Around this time, after Eurovision when she was still struggling for creative control, Im realised she couldn’t go on, and her new management negotiated her exit.
“That’s when I really thought, ‘I need to leave. Even if I don’t have a career after this, I’m going to leave and make music for my friends and family, and my church’,” she says. “Even if that’s the case, I’d rather do that and make my own music. Having no career at all is better than doing what they’re making me do.”
In response to questions from The Weekend Australian Magazine, Sony would not comment on Im’s claims; in relation to the issues raised in the Four Corners program, it said: “We take all allegations of bullying, harassment and other inappropriate behaviour from our employees very seriously and investigate them vigorously.”
My Reality is Im’s first true collection of original material to be released since we were introduced to her talents in 2013. This could be the work that sees her climb a few more rungs on the ladder, and plenty of eyes will be watching what happens next. She is now well established as a drawcard who can fill theatres, and no longer subject to some questionable marketing decisions – including a bizarrely muted underplay in the sizeable Asian market.

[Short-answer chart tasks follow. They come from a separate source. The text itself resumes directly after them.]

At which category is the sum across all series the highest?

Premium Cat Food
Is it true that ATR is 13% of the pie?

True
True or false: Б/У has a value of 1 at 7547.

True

Even in this third verse of her career, though, her past is never too far away. In the room outside her recording studio, several large framed plaques hang on the wall marking career achievements such as gold and platinum record sales. All of them are addressed to the singer with prominent inscriptions that note they were gifted to her “from Denis Handlin AM and all your friends at Sony Music Entertainment Australia”.
At my request, Im opens Spotify and keys in a few letters in search of the live version of the little smart-bomb of a song that Sony released in 2019. It will go down as one of the greatest middle fingers from an artist to their record label in Australian music history. She listens back to the lyrics to Dreamer, which were written from a place of deep frustration – only now, she can laugh at some of those lines that once caused her such pain.

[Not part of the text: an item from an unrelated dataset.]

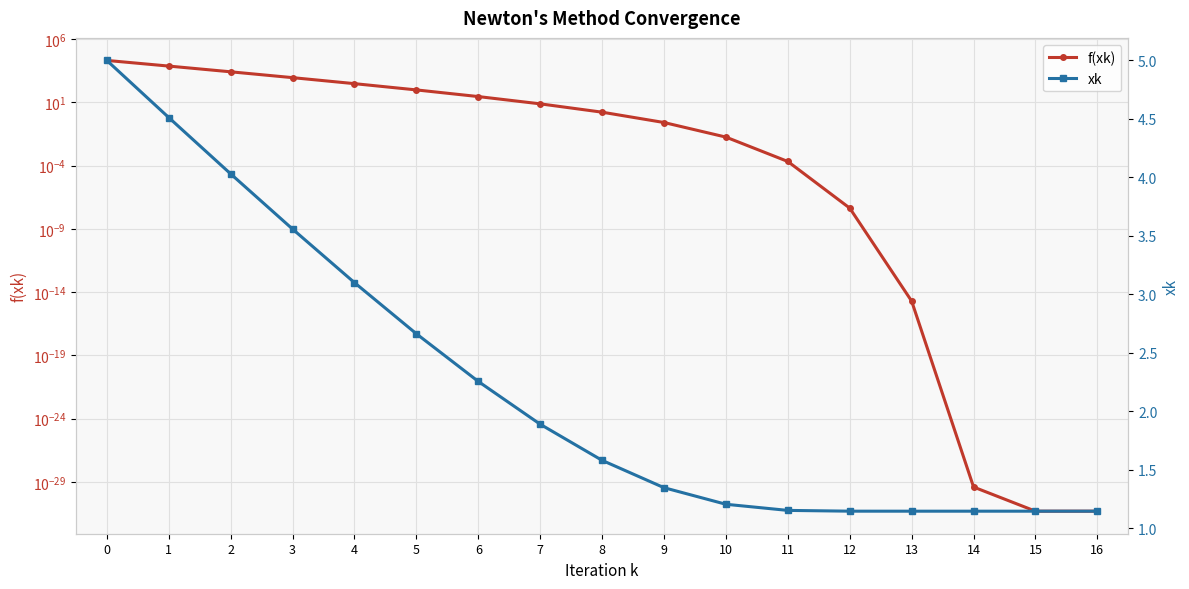

What is the value of the xk point at the 16th from the left?

1.1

I’m not that stupid, don’t need your advice
And I have a vision and I know the price
If I had to battle I’d fight to the end
I know what I want, I know who I am
As the song moves into its second half, Im bounces in her seat and beams, mimicking the keyboard chords that drive its ear-grabbing chorus. When Sony executives asked her about the subject of the song, Im told them it was written about her father.
“I love my dad!” she says with a laugh. “He’s so supportive. But it’s so direct, and I’m really glad I put that out there. It’s like a bookmark in that chapter of my life. Otherwise maybe I’d forget, or maybe no one will believe me. But it was happening then. I wrote that song at the end of 2017, I reckon. It was bubbling up for so long. I’m just glad I’m out of there, and I’m able to talk about it like this.”

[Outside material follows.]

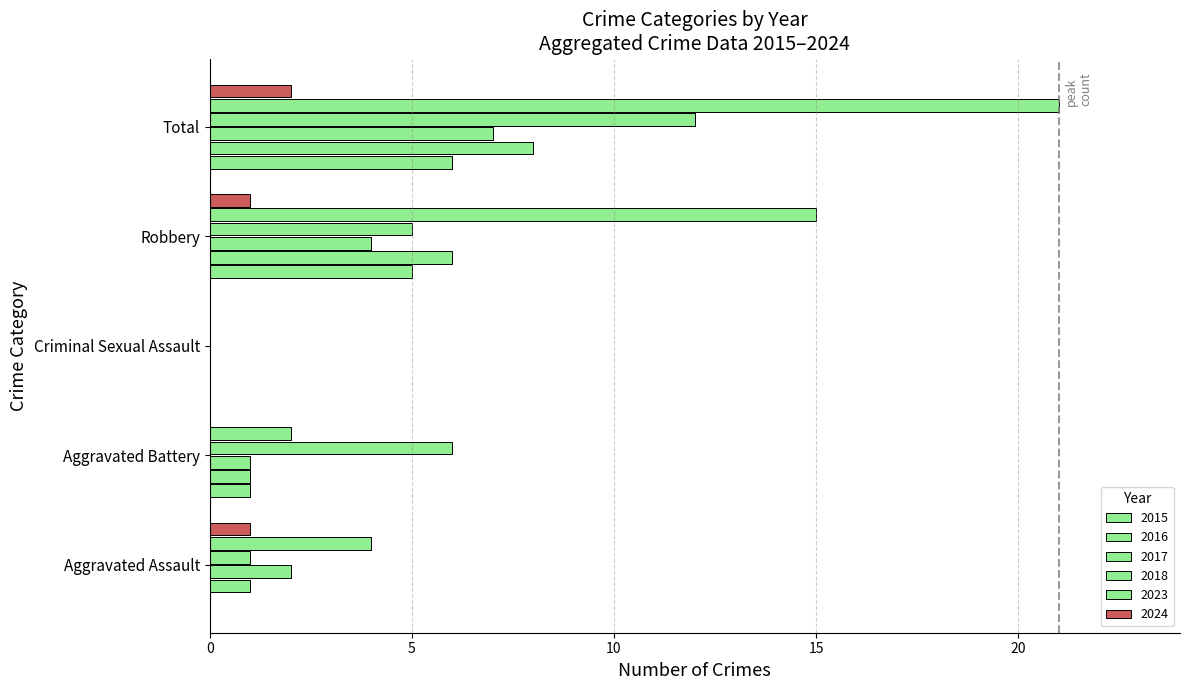

Rank the categories by 2016 value from lowest to highest.

Criminal Sexual Assault, Aggravated Assault, Aggravated Battery, Robbery, Total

Now, Im is done talking about the past. She’s impatient to show me unreleased songs. Her right hand is poised, hovering over the space bar, growing mildly impatient at my incessant questioning about things that happened years ago. Finally I relent, and it’s only then that the transformation in her is truly complete. With her right middle finger, the master pianist manipulates her way into a nest of a computer files containing the art she’s been waiting years for the world to hear.
Im taps her finger twice to cue the file, then uses her left hand to crank up the volume on her stereo system. As a new song plays, she leans back in her chair and listens, and the look that settles on her face is a striking portrait of contentment and pride. At last, she is free.